* _Exercise data_:
※ ※ ※
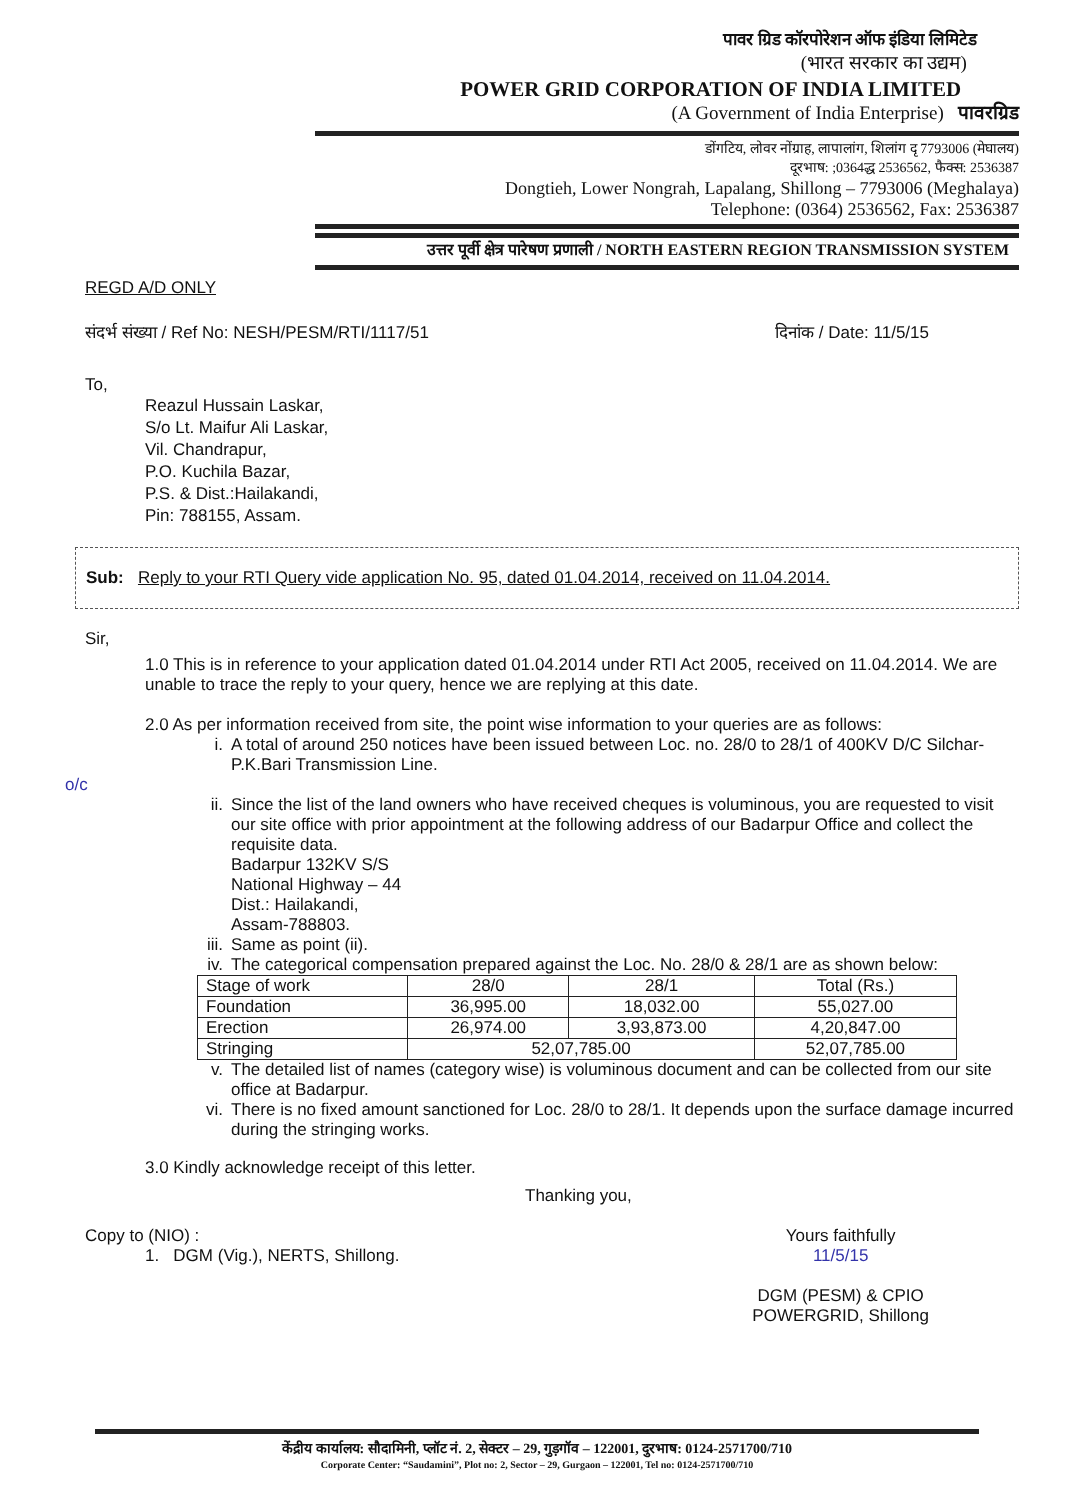पावर ग्रिड कॉरपोरेशन ऑफ इंडिया लिमिटेड
(भारत सरकार का उद्यम)
POWER GRID CORPORATION OF INDIA LIMITED
(A Government of India Enterprise) पावरग्रिड
डोंगटिय, लोवर नोंग्राह, लापालांग, शिलांग दृ 7793006 (मेघालय)
दूरभाष: ;0364द्ध 2536562, फैक्स: 2536387
Dongtieh, Lower Nongrah, Lapalang, Shillong – 7793006 (Meghalaya)
Telephone: (0364) 2536562, Fax: 2536387
उत्तर पूर्वी क्षेत्र पारेषण प्रणाली / NORTH EASTERN REGION TRANSMISSION SYSTEM
REGD A/D ONLY
संदर्भ संख्या / Ref No: NESH/PESM/RTI/1117/51 दिनांक / Date: 11/5/15
To,
Reazul Hussain Laskar,
S/o Lt. Maifur Ali Laskar,
Vil. Chandrapur,
P.O. Kuchila Bazar,
P.S. & Dist.:Hailakandi,
Pin: 788155, Assam.
Sub: Reply to your RTI Query vide application No. 95, dated 01.04.2014, received on 11.04.2014.
Sir,
1.0 This is in reference to your application dated 01.04.2014 under RTI Act 2005, received on 11.04.2014. We are unable to trace the reply to your query, hence we are replying at this date.
2.0 As per information received from site, the point wise information to your queries are as follows:
i. A total of around 250 notices have been issued between Loc. no. 28/0 to 28/1 of 400KV D/C Silchar-P.K.Bari Transmission Line.
o/c
ii. Since the list of the land owners who have received cheques is voluminous, you are requested to visit our site office with prior appointment at the following address of our Badarpur Office and collect the requisite data.
Badarpur 132KV S/S
National Highway – 44
Dist.: Hailakandi,
Assam-788803.
iii. Same as point (ii).
iv. The categorical compensation prepared against the Loc. No. 28/0 & 28/1 are as shown below:
| Stage of work | 28/0 | 28/1 | Total (Rs.) |
| Foundation | 36,995.00 | 18,032.00 | 55,027.00 |
| Erection | 26,974.00 | 3,93,873.00 | 4,20,847.00 |
| Stringing | 52,07,785.00 | | 52,07,785.00 |
v. The detailed list of names (category wise) is voluminous document and can be collected from our site office at Badarpur.
vi. There is no fixed amount sanctioned for Loc. 28/0 to 28/1. It depends upon the surface damage incurred during the stringing works.
3.0 Kindly acknowledge receipt of this letter.
Thanking you,
Copy to (NIO) :
1. DGM (Vig.), NERTS, Shillong.
Yours faithfully
11/5/15
DGM (PESM) & CPIO
POWERGRID, Shillong
केंद्रीय कार्यालय: सौदामिनी, प्लॉट नं. 2, सेक्टर – 29, गुड़गॉव – 122001, दुरभाष: 0124-2571700/710
Corporate Center: “Saudamini”, Plot no: 2, Sector – 29, Gurgaon – 122001, Tel no: 0124-2571700/710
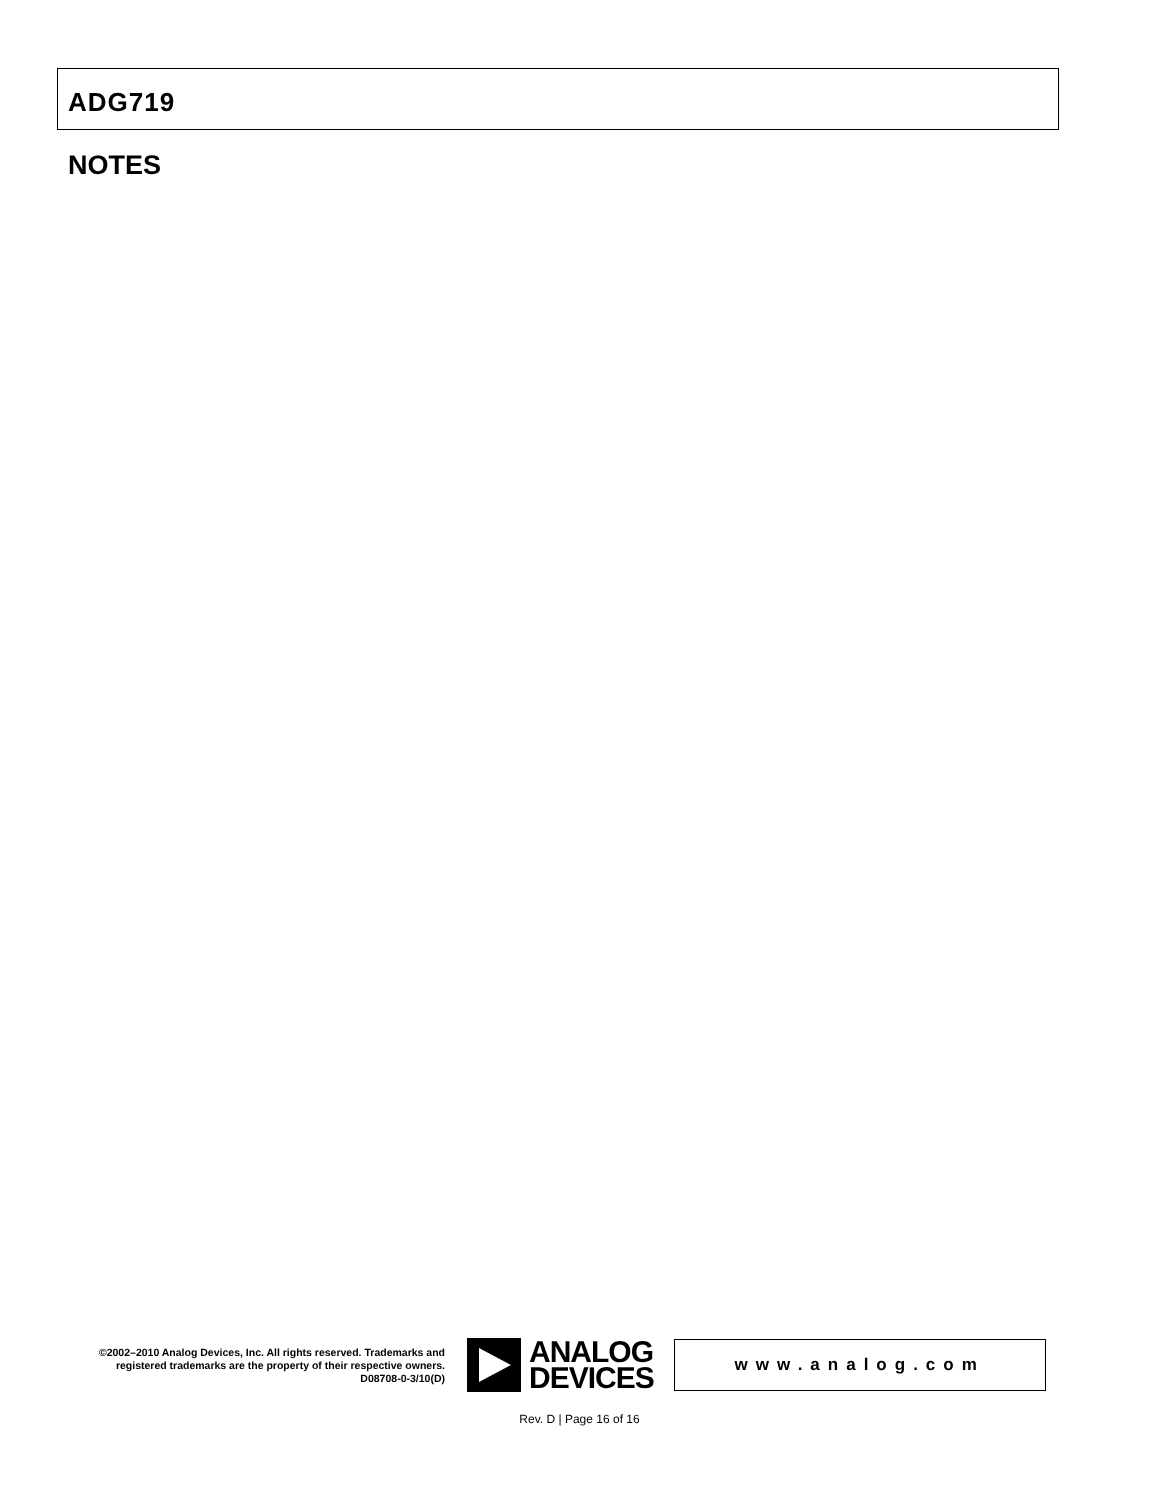ADG719
NOTES
©2002–2010 Analog Devices, Inc. All rights reserved. Trademarks and registered trademarks are the property of their respective owners.
D08708-0-3/10(D)
ANALOG
DEVICES
www.analog.com
Rev. D | Page 16 of 16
※ ※ ※
* _Problem requirements_:
Would you reproduce each line of the material exactly, omitting the images?

* _Response for this exercise_:
पावर ग्रिड कॉरपोरेशन ऑफ इंडिया लिमिटेड
(भारत सरकार का उद्यम)
POWER GRID CORPORATION OF INDIA LIMITED
(A Government of India Enterprise) पावरग्रिड
डोंगटिय, लोवर नोंग्राह, लापालांग, शिलांग दृ 7793006 (मेघालय)
दूरभाष: ;0364द्ध 2536562, फैक्स: 2536387
Dongtieh, Lower Nongrah, Lapalang, Shillong – 7793006 (Meghalaya)
Telephone: (0364) 2536562, Fax: 2536387
उत्तर पूर्वी क्षेत्र पारेषण प्रणाली / NORTH EASTERN REGION TRANSMISSION SYSTEM
REGD A/D ONLY
संदर्भ संख्या / Ref No: NESH/PESM/RTI/1117/51 दिनांक / Date: 11/5/15
To,
Reazul Hussain Laskar,
S/o Lt. Maifur Ali Laskar,
Vil. Chandrapur,
P.O. Kuchila Bazar,
P.S. & Dist.:Hailakandi,
Pin: 788155, Assam.
Sub: Reply to your RTI Query vide application No. 95, dated 01.04.2014, received on 11.04.2014.
Sir,
1.0 This is in reference to your application dated 01.04.2014 under RTI Act 2005, received on 11.04.2014. We are unable to trace the reply to your query, hence we are replying at this date.
2.0 As per information received from site, the point wise information to your queries are as follows:
i. A total of around 250 notices have been issued between Loc. no. 28/0 to 28/1 of 400KV D/C Silchar-P.K.Bari Transmission Line.
o/c
ii. Since the list of the land owners who have received cheques is voluminous, you are requested to visit our site office with prior appointment at the following address of our Badarpur Office and collect the requisite data.
Badarpur 132KV S/S
National Highway – 44
Dist.: Hailakandi,
Assam-788803.
iii. Same as point (ii).
iv. The categorical compensation prepared against the Loc. No. 28/0 & 28/1 are as shown below:
| Stage of work | 28/0 | 28/1 | Total (Rs.) |
| Foundation | 36,995.00 | 18,032.00 | 55,027.00 |
| Erection | 26,974.00 | 3,93,873.00 | 4,20,847.00 |
| Stringing | 52,07,785.00 | | 52,07,785.00 |
v. The detailed list of names (category wise) is voluminous document and can be collected from our site office at Badarpur.
vi. There is no fixed amount sanctioned for Loc. 28/0 to 28/1. It depends upon the surface damage incurred during the stringing works.
3.0 Kindly acknowledge receipt of this letter.
Thanking you,
Copy to (NIO) :
1. DGM (Vig.), NERTS, Shillong.
Yours faithfully
11/5/15
DGM (PESM) & CPIO
POWERGRID, Shillong
केंद्रीय कार्यालय: सौदामिनी, प्लॉट नं. 2, सेक्टर – 29, गुड़गॉव – 122001, दुरभाष: 0124-2571700/710
Corporate Center: “Saudamini”, Plot no: 2, Sector – 29, Gurgaon – 122001, Tel no: 0124-2571700/710
ADG719
NOTES
©2002–2010 Analog Devices, Inc. All rights reserved. Trademarks and registered trademarks are the property of their respective owners.
D08708-0-3/10(D)
ANALOG
DEVICES
www.analog.com
Rev. D | Page 16 of 16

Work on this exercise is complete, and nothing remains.